O primeiro livro da trilogia Os Caminhos da Liberdade, de Jean-Paul Sartre, intitulado A Idade da Razão, nos coloca como expectadores dessas 48 horas da vida de Mathieu e das personagens que, de uma forma ou de outra, interferem na vida do protagonista e o fazem repensar os valores tidos como certezas absolutas até o episódio da gravidez.

Se a liberdade existe e como ela é e/ou pode ser vivenciada são reflexões que Sartre coloca diante do leitor em texto fluido, mas também desconfortável, por nos fazer refletir sobre nós mesmos, ao nos colocar diante dos nossos próprios medos, segredos e inseguranças que, cedo ou tarde, serão revelados não ao outro, mas a nós mesmos.

Esta edição de A Idade da Razão, publicada pela editora Nova Fronteira, que conta com 351 páginas, é um convite ao leitor a olhar para si mesmo e questionar os valores ditos como absolutos para a conquista de si mesmo. É leitura que precisa ser digerida, pois ao mesmo tempo que relata o caso de Mathieu e Marcelle, também orienta reflexões filosóficas de extrema relevância.

Incômodo necessário aos que buscam se aprofundar no conhecimento de si mesmos. 💭

Leitura que segue, no segundo volume da trilogia, Sursi,  par acompanhar os próximos passos da vida de Mathieu.

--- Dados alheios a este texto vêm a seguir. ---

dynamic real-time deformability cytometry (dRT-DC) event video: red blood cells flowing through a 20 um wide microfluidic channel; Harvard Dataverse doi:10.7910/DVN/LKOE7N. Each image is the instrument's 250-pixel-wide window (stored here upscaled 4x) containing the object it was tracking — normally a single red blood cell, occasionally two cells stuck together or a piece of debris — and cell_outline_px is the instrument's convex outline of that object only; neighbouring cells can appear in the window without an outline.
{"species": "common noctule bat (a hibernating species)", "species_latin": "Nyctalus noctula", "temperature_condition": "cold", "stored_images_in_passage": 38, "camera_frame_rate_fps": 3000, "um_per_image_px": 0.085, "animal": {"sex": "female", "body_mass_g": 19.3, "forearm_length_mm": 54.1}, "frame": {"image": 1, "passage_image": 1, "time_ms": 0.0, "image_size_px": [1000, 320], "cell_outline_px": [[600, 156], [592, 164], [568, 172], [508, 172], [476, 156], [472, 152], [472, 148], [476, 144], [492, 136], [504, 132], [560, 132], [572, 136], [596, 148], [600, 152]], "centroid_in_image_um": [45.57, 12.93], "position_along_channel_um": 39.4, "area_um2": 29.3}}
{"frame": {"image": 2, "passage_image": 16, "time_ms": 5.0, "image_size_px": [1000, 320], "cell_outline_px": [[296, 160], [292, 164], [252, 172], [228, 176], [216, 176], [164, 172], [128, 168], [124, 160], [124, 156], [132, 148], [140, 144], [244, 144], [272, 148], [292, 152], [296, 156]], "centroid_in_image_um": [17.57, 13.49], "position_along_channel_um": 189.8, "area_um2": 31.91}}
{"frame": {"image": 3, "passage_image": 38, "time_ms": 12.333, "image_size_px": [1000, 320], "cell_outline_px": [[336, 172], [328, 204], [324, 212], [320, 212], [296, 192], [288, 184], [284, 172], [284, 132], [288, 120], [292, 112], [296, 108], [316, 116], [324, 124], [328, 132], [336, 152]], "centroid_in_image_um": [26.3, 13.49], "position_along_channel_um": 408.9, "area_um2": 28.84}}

“Será verdade que sou um salafrário? A poltrona é verde, a corda parece uma alça, isso é indiscutível. Mas em relação às pessoas pode-se sempre discutir, tudo o que fazem pode ser explicado, por cima ou por baixo, como se queira. Recusei porque quero permanecer livre. É o que posso dizer. Mas posso dizer também: tive medo, prefiro minhas cortinas verdes, prefiro tomar ar à tarde no meu balcão, e não desejaria que isso mudasse. Agrada-me indignar-me contra o capitalismo, mas não desejo que o suprimam, porque não  tive motivos de indignação. Agrada-me sentir-me desdenhoso e solitário, agrada-me dizer ‘não’, sempre ‘não’, e teria medo que se tentasse construir para valer um mundo vivível porque teria de dizer ‘sim’ e fazer como os outros. Por cima ou por baixo: que julgaria? Brunet já julgou. Acha que sou um salafrário. Jacques também. Daniel também. Todos decidiram que sou um salafrário. ‘Este pobre Mathieu está perdido, é um salafrário.’ E o que posso fazer contra todos eles? Devo decidir, julgar, mas decidir o quê?” Quando dissera “não”, pouco antes, acreditara estar sendo sincero, um entusiasmo amargo brotara espontaneamente do seu coração. Mas quem poderia conservar nesta luz a menor parcela de entusiasmo? Era uma luz de esperança, eternizava tudo o que tocava.